I realized that it would be better to have two distinct emails with
descriptive subjects for my two issues...
We moved to a replicated system yesterday (1 master and 2 slaves) and our
mail server components authenticate against the two slaves and our
updates are done against the master which receives no other traffic. The
slave servers have been up since the change but the master server has
been going down from time to time. I realized that my CGI was very good
about unbinding but wasn't calling disconnect on the LDAP object when
done so I've added this logic.

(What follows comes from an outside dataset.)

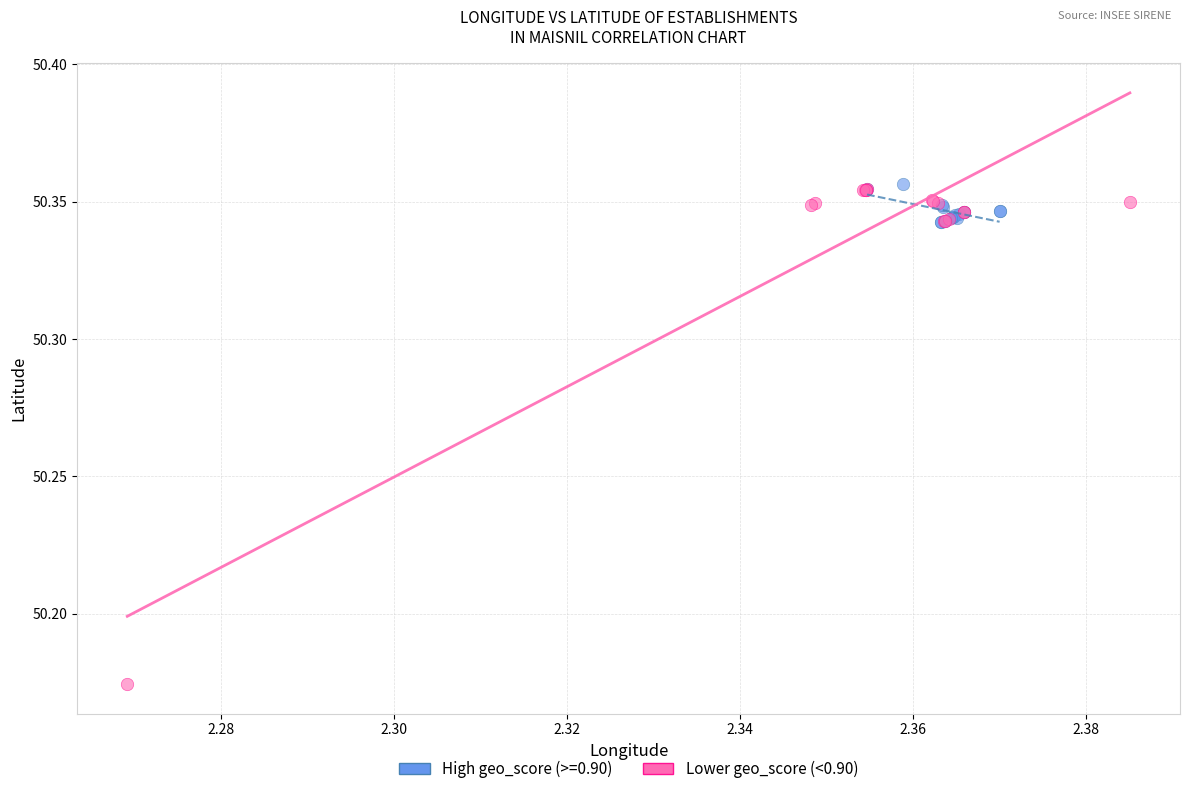

Which series has the widest spread of Y values?

Lower geo_score (<0.90)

Could the failure to disconnect rather
than just unbind cause such problems. The CGI would also exit after
running each time so the client endpoint to the LDAP server would go away
with each run of the CGI. I'd think that not disconnecting explicitly
before exiting in the code wouldn't be ideal but wouldn't cause the slapd
process great difficulty. Would this sort of thing be likely to cause
severe slapd problems?
Also, sometimes slurpd goes down and when it does I end up with a 2 GB
(exactly) slurpd.replog file containing a great deal of redundant update
data. Has anyone else seen this? Slurpd seems to consume 20% + of the
CPU on a dual 2.4 Ghz. P4 system with 2 GB RAM while things are running
normally. This seems excessive. Is this symptomatic of anything?
Again my system is Redhat Enterprise 3 ES with OpenLDAP 2.1.25
(back-bdb), BDB 4.2.52, and OpenSSL 0.9.7d.
Thank you all again for your time and wisdom.